Is Google Forms HIPAA Compliant?


The question ‘is Google Forms HIPAA compliant and suitable for use by healthcare organizations?’ is extremely important as this is a very popular survey administration tool that allows users to create to be create form for data collection purposes. Typically is is used for surveys, event registrations and information collection via internal or public-facing web pages.

There are many different ways to implements Google Forms in relation to areas governed by HIPAA Rules so it is possible for the service to be implemented by healthcare outfits without any fear of breaching HIPAA Rules. However, if Google Forms is implemented for gathering, or in relation to any aspect of, protected health information (PHI) Google would be classified as a business associate and HIPAA would be applicable.

Prior to the use of any software application for PHI, healthcare groups must see to it that security measures have been implemented to ensure the confidentiality, integrity, and availability of any protected health information that is created, received, stored, maintained, or shared using this software.

The software developer must provide specific assurance to the user that the application in question adheres to HIPAA Rules.
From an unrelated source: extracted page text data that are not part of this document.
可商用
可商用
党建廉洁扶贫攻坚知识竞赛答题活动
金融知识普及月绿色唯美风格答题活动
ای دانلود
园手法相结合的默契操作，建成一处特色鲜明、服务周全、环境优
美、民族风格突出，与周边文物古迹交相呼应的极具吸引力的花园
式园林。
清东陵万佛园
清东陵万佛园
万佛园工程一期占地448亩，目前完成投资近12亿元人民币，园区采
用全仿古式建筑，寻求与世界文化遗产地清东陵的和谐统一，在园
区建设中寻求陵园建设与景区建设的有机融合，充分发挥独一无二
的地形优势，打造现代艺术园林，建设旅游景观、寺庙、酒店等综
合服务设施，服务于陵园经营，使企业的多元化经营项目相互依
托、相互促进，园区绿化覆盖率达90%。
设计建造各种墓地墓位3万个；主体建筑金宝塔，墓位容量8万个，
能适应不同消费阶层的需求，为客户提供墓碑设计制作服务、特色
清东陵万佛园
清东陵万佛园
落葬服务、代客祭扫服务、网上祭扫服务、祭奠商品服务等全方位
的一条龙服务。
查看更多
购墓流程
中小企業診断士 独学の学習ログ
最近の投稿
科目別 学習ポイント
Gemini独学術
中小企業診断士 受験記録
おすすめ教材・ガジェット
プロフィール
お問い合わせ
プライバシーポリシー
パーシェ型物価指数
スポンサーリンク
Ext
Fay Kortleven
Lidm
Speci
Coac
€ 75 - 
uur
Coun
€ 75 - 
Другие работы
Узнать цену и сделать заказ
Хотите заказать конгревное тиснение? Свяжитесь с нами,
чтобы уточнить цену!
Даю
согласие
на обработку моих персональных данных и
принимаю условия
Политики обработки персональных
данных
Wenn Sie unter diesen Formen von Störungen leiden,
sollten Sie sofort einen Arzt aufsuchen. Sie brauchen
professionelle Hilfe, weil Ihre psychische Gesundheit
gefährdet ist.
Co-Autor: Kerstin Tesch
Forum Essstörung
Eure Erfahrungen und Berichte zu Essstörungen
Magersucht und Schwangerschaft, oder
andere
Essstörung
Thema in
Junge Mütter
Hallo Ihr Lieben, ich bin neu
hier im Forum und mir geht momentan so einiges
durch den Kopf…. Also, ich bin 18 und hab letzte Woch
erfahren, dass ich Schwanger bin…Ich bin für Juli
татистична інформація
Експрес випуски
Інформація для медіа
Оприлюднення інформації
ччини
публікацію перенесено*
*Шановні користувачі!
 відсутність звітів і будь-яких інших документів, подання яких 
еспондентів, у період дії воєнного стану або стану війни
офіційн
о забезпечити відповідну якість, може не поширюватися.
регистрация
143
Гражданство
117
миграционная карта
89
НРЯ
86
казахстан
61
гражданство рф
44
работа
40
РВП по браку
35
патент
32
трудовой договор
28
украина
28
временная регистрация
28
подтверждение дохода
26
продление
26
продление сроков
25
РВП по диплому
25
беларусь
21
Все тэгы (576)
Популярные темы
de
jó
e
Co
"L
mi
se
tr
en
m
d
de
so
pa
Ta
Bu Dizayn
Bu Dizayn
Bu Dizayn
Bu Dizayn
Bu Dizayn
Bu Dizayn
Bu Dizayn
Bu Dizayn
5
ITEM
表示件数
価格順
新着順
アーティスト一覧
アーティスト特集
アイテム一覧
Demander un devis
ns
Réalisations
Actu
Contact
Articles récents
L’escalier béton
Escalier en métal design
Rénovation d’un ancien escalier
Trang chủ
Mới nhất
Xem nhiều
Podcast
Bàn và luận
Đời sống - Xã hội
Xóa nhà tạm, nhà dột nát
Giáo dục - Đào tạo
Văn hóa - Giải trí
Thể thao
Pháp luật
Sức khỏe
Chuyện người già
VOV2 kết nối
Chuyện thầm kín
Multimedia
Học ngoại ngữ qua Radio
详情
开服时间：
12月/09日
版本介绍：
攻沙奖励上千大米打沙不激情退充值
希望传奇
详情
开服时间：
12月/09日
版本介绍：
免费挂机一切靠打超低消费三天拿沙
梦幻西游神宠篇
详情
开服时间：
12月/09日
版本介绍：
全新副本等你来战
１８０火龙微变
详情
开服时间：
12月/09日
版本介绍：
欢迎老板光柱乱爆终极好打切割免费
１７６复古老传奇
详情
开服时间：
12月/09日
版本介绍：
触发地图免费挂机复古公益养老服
This is put in place by the completion of a HIPAA-compliant business associate agreement with the HIPAA-covered entity. The business associate agreement lists the obligations of the developer in relation to protected health information and HIPAA.

Google is willing to complete business associate agreements with HIPAA-covered entities and a large number of its software solutions and services are included in its BAA. However it does not include every product and service.

Due to the fact that Google Forms is part of Google Drive, which is covered by Google’s BAA, the solution can be thought of as HIPAA compliant. This is dependent on a healthcare organization completing a signed BAA with Google that incorporates Google Drive and Google Forms, the solution can be used in connection with ePHI without breaching HIPAA Rules. Due to this Google Forms to be classified as HIPAA Compliant.

However, it is important to remember that no service will ever be truly 100% HIPAA compliant as it is dependent on the user. HIPAA Rules can be breached, with Google Forms, even with a BAA being completed between all parties.

It is important to remember that for Google FOrm, as is the case with all software and cloud-based solutions, access should be limited to authorized users, any data gathered, processed, stored, or shared through the solution must be fully secured at all times, audit controls must be implemented, and logs must be created and checked on an ongoing basis for unauthorized access.  Provided Google Forms is properly set up, and all measures are implemented to ensure it is used in a HIPAA-compliant manner, the solution is perfectly ok for use by healthcare organizations.